> **EXERCISE OBJECTIVE**: Find each line in the material below that contains the string "operationType" and copy those lines.

> **SUPPLIED DATA**:
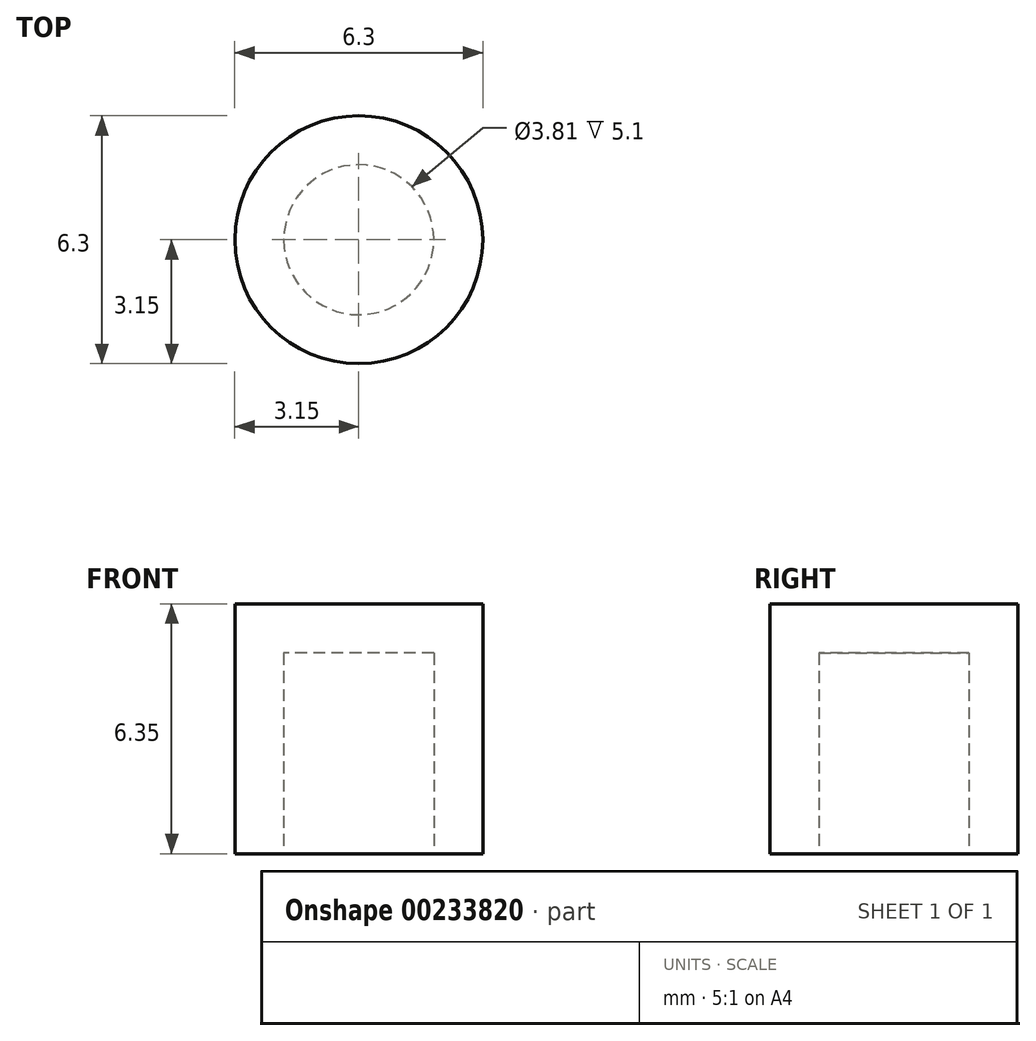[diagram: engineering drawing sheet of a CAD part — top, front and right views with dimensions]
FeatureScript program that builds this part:
annotation { "Feature Type Name" : "Feature", "Feature Type Description" : "" }
export const myFeature = defineFeature(function(context is Context, id is Id, definition is map)
    precondition{}
    {
        {
            var Q0;
            Q0=qCreatedBy(makeId("Top.planeOp"),FACE);
            var sketch = newSketch(context, id + "F0", { "sketchPlane" : qUnion([Q0])});
            skCircle(sketch, "E0", {"center": v(0, 0) * mm, "radius": 1.9 * mm});
            skCircle(sketch, "E1", {"center": v(0, 0) * mm, "radius": 3.15 * mm});
            skSolve(sketch);
        }
        {
            var Q0;
            Q0 = qSketchRegion(id + "F0", true);
            extrude(context, id + "F1", {"entities" : qUnion([Q0]), "depth" : 1.78 * mm});
        }
        {
            var Q0;
            Q0 = qSketchRegion(id + "F0", true);
            extrude(context, id + "F2", {"entities" : qUnion([Q0]), "operationType" : NewBodyOperationType.ADD, "depth" : 6.35 * mm});
        }
        {
            var Q0;
            Q0=makeQuery(id+"F2.opExtrude","CAP_FACE",FACE,{"disambiguationData":[OSD([sQuery(id+"F0.wireOp",EDGE,"E0"),sQuery(id+"F0.wireOp",EDGE,"E1")])],"isStart":false});
            var sketch = newSketch(context, id + "F3", { "sketchPlane" : qUnion([Q0])});
            skCircle(sketch, "E2", {"center": v(0, 0) * mm, "radius": 3.07 * mm});
            skSolve(sketch);
        }
        {
            var Q0;
            Q0 = qSketchRegion(id + "F3", true);
            extrude(context, id + "F4", {"entities" : qUnion([Q0]), "operationType" : NewBodyOperationType.ADD, "oppositeDirection" : true, "depth" : 1.25 * mm});
        }
    });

> **CORRECT OUTPUT**:
            extrude(context, id + "F2", {"entities" : qUnion([Q0]), "operationType" : NewBodyOperationType.ADD, "depth" : 6.35 * mm});
            extrude(context, id + "F4", {"entities" : qUnion([Q0]), "operationType" : NewBodyOperationType.ADD, "oppositeDirection" : true, "depth" : 1.25 * mm});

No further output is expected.